EXTRACTED ENTRIES below:

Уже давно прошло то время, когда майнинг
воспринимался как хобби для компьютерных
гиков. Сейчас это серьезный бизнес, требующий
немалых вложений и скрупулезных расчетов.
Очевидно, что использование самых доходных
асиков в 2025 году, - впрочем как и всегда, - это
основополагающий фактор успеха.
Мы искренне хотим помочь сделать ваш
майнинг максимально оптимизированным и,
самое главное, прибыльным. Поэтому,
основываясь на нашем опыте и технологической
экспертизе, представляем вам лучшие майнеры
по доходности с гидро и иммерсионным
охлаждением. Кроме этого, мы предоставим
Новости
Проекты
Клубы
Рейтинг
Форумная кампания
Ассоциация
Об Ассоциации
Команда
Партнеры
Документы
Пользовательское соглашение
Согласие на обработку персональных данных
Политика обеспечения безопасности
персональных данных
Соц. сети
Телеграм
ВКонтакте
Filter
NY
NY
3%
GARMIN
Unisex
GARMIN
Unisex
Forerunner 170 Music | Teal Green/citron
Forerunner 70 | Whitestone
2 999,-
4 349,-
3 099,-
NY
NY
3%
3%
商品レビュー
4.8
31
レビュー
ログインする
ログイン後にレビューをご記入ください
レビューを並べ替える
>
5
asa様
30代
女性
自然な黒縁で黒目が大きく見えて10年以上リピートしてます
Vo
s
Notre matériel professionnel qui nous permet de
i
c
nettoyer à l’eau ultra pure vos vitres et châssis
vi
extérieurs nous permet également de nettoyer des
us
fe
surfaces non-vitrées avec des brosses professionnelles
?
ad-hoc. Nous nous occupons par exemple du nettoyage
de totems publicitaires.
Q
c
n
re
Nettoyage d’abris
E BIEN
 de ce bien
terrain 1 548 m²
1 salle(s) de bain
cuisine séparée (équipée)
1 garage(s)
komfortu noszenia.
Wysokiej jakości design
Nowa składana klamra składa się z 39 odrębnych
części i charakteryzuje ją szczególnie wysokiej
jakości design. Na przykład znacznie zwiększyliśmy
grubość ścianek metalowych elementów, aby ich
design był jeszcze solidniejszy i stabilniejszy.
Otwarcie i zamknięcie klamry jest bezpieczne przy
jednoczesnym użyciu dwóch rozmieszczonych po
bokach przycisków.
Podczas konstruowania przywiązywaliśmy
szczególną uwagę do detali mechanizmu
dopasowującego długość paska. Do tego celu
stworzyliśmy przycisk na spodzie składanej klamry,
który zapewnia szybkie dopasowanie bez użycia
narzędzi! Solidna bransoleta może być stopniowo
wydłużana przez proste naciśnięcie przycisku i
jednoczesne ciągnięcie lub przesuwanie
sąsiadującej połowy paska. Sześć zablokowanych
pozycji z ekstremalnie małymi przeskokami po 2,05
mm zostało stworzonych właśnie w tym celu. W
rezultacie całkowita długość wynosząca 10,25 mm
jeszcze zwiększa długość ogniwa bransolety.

End of EXTRACTED ENTRIES.

- **ACTION ITEM**
The records shown above should be given again word for word.

- **WRITTEN RESPONSE**
Уже давно прошло то время, когда майнинг
воспринимался как хобби для компьютерных
гиков. Сейчас это серьезный бизнес, требующий
немалых вложений и скрупулезных расчетов.
Очевидно, что использование самых доходных
асиков в 2025 году, - впрочем как и всегда, - это
основополагающий фактор успеха.
Мы искренне хотим помочь сделать ваш
майнинг максимально оптимизированным и,
самое главное, прибыльным. Поэтому,
основываясь на нашем опыте и технологической
экспертизе, представляем вам лучшие майнеры
по доходности с гидро и иммерсионным
охлаждением. Кроме этого, мы предоставим
Новости
Проекты
Клубы
Рейтинг
Форумная кампания
Ассоциация
Об Ассоциации
Команда
Партнеры
Документы
Пользовательское соглашение
Согласие на обработку персональных данных
Политика обеспечения безопасности
персональных данных
Соц. сети
Телеграм
ВКонтакте
Filter
NY
NY
3%
GARMIN
Unisex
GARMIN
Unisex
Forerunner 170 Music | Teal Green/citron
Forerunner 70 | Whitestone
2 999,-
4 349,-
3 099,-
NY
NY
3%
3%
商品レビュー
4.8
31
レビュー
ログインする
ログイン後にレビューをご記入ください
レビューを並べ替える
>
5
asa様
30代
女性
自然な黒縁で黒目が大きく見えて10年以上リピートしてます
Vo
s
Notre matériel professionnel qui nous permet de
i
c
nettoyer à l’eau ultra pure vos vitres et châssis
vi
extérieurs nous permet également de nettoyer des
us
fe
surfaces non-vitrées avec des brosses professionnelles
?
ad-hoc. Nous nous occupons par exemple du nettoyage
de totems publicitaires.
Q
c
n
re
Nettoyage d’abris
E BIEN
 de ce bien
terrain 1 548 m²
1 salle(s) de bain
cuisine séparée (équipée)
1 garage(s)
komfortu noszenia.
Wysokiej jakości design
Nowa składana klamra składa się z 39 odrębnych
części i charakteryzuje ją szczególnie wysokiej
jakości design. Na przykład znacznie zwiększyliśmy
grubość ścianek metalowych elementów, aby ich
design był jeszcze solidniejszy i stabilniejszy.
Otwarcie i zamknięcie klamry jest bezpieczne przy
jednoczesnym użyciu dwóch rozmieszczonych po
bokach przycisków.
Podczas konstruowania przywiązywaliśmy
szczególną uwagę do detali mechanizmu
dopasowującego długość paska. Do tego celu
stworzyliśmy przycisk na spodzie składanej klamry,
który zapewnia szybkie dopasowanie bez użycia
narzędzi! Solidna bransoleta może być stopniowo
wydłużana przez proste naciśnięcie przycisku i
jednoczesne ciągnięcie lub przesuwanie
sąsiadującej połowy paska. Sześć zablokowanych
pozycji z ekstremalnie małymi przeskokami po 2,05
mm zostało stworzonych właśnie w tym celu. W
rezultacie całkowita długość wynosząca 10,25 mm
jeszcze zwiększa długość ogniwa bransolety.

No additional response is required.